[Work instructions]:
- A) In the AB&T second-quarter 2020 results text, how much did the Bank add to the Allowance for Loan Losses in the second quarter?
- B) Recast the paragraph of the AB&T second-quarter 2020 results text that begins "Under the Paycheck Protection Program" as a short bulleted list that keeps its main facts.
- C) Resume the AB&T second-quarter 2020 results text after its final sentence.

--- Extracted text Enclosed Below ---

AB&T continued the trend of growing net income and earnings per share through the second quarter of 2020. It should be noted that those results were impacted by the onset of the novel coronavirus, COVID-19, making comparisons to prior periods difficult. Nevertheless, net income was up 27.1% for the quarter when compared to the second quarter of 2019 and 15.9% for the first six months of 2020 when compared to the first half of 2019.
Under the Paycheck Protection Program which was created by Congress to help businesses and individuals more easily navigate the economic consequences of the virus, AB&T produced more than $27 million in new loans, helping to fuel growth in average loans of 15.2% for the second quarter when compared to the second quarter of 2019 and 9.4% year-over- year. Correspondingly, average deposits were up 23.2% quarter-over-quarter and 12.0% year-over-year. The Bank earned almost $1 million in fees that will be recognized as monthly income through May 2021.
In light of the economic uncertainty introduced by COVID-19, the Bank added $105,000 to the Allowance for Loan Losses in the second quarter, bringing the total year-to-date provision for loan losses to $135,000 and the Allowance to 1.14% of total loans, including PPP loans which are guaranteed by the United States Small Business Administration. Even so, the bank’s asset quality remained strong with Non-Performing Assets as a Percent of Total Assets standing at only 0.05%.

--- End of Enclosed Extracted text ---
--- Supplied material Enclosed Below ---

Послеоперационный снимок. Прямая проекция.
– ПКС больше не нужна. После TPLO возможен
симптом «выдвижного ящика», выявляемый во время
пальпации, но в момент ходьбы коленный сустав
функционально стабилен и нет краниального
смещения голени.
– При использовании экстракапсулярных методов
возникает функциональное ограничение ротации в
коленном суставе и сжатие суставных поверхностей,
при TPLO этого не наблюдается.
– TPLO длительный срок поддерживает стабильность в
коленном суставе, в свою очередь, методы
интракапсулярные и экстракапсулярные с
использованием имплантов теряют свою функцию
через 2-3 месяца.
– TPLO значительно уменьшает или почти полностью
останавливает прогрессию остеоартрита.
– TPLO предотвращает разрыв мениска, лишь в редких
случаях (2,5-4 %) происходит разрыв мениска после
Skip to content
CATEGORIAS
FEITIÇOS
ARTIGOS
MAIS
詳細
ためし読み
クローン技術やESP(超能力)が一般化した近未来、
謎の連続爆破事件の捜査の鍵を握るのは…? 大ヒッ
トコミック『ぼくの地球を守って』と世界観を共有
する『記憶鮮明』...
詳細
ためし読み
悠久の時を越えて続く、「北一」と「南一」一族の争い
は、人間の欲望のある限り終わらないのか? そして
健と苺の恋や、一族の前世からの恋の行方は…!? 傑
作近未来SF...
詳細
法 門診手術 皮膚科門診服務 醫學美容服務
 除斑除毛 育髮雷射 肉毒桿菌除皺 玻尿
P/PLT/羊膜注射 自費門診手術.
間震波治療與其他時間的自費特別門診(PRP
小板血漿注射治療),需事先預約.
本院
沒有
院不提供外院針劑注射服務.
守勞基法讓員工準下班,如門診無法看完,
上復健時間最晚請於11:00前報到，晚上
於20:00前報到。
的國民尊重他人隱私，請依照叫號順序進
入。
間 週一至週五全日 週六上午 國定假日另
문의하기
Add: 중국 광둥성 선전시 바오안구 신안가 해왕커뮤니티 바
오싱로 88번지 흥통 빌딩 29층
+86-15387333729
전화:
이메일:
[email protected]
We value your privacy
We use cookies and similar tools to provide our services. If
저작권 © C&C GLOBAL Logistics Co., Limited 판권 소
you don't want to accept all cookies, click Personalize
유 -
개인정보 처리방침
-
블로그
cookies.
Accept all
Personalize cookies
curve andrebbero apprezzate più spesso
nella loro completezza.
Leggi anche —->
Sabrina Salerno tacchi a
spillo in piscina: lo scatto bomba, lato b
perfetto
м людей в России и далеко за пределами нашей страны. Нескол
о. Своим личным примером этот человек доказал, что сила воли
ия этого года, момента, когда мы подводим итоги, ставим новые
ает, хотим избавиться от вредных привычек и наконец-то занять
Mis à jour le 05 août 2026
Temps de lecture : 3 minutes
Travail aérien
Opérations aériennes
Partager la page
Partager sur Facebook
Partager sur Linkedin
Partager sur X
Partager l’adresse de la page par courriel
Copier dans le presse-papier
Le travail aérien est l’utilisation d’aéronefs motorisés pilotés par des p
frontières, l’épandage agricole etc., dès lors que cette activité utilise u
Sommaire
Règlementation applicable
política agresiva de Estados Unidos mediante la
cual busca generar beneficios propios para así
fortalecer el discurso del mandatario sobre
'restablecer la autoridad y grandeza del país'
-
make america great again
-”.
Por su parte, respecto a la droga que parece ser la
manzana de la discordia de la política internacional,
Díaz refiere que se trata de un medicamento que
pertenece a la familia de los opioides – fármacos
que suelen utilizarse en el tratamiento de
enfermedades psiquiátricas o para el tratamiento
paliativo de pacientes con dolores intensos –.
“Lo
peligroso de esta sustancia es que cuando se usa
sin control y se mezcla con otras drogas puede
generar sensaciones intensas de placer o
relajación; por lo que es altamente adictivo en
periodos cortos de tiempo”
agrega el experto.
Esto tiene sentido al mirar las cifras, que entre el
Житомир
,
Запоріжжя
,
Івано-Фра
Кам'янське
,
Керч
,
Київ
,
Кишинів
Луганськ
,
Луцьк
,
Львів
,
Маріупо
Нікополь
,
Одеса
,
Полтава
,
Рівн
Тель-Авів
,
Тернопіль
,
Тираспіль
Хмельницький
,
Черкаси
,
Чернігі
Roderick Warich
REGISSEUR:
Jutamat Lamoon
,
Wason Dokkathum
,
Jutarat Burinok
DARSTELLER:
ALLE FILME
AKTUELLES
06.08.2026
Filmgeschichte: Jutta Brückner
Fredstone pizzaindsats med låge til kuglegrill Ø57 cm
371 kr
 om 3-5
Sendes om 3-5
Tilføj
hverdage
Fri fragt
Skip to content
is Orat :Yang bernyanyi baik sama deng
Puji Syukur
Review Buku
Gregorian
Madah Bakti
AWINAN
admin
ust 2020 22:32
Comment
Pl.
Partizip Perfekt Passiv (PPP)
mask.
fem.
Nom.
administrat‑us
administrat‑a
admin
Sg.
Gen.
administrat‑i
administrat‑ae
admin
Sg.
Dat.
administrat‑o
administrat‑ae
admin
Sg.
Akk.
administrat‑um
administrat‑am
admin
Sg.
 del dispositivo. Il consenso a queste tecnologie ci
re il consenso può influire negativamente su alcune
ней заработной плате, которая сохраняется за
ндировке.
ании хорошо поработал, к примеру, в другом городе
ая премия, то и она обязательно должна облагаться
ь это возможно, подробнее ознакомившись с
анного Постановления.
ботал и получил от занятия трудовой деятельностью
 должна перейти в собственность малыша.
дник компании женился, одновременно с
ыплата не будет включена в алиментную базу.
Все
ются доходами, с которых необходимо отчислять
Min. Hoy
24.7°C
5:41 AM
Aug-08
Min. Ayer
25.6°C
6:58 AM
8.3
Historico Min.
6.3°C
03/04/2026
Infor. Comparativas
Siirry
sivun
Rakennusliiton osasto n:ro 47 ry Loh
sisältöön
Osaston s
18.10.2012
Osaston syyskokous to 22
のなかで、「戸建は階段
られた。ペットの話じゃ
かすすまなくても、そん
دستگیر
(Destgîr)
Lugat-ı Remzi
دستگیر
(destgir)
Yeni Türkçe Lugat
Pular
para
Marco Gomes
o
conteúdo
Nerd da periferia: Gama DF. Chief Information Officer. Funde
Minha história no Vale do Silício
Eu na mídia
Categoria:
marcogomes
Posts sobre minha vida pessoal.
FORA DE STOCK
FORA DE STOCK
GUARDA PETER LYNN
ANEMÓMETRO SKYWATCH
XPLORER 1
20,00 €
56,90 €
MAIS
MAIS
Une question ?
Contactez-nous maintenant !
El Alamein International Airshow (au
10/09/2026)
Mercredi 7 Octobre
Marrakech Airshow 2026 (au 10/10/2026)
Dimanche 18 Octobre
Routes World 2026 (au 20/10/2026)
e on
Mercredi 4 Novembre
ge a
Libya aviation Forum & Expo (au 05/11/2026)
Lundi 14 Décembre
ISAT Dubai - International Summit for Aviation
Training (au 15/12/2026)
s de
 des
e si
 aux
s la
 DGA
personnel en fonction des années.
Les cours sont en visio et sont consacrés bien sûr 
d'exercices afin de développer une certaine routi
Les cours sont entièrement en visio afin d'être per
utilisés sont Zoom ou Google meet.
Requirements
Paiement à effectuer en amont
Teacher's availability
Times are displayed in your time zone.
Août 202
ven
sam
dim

--- End of Enclosed Supplied material ---

[Exercise results]:
- A) $105,000.

- B)
- Under the Paycheck Protection Program, created by Congress to help businesses and individuals handle the economic consequences of the virus, AB&T made more than $27 million in new loans.
- Average loans grew 15.2% over the second quarter of 2019 and 9.4% year-over-year.
- Average deposits rose 23.2% quarter-over-quarter and 12.0% year-over-year.
- The Bank earned almost $1 million in fees, to be recognized as monthly income through May 2021.

- C)
The addition of Net Income to bank capital resulted in a Tier 1 Leverage Ratio of 8.29%, which was down from the same quarter last year due entirely to the 20.3% increase in the size of the balance sheet resulting from the addition of the PPP loans and corresponding deposits. The Common Equity Tier 1 ratio improved to 11.77% and the Total Capital Ratio climbed to 13.02%.
Diluted earnings per Share and Fully Diluted Book Value per Share for the first six months of 2020 were reported at $0.72 and
$13.60, respectively.
The second quarter of 2020 was a quarter to remember. While the financial highlights are reassuring, we are not taking anything for granted. There is great uncertainty in the short-run and we don’t yet know the ultimate impact COVID-19 will have on the economic health of our community. As a bank whose vision is to be Gold Standard, we’re doing all we can do to ensure that any negative impact is contained and we have a solid foundation on which to build once this pandemic passes.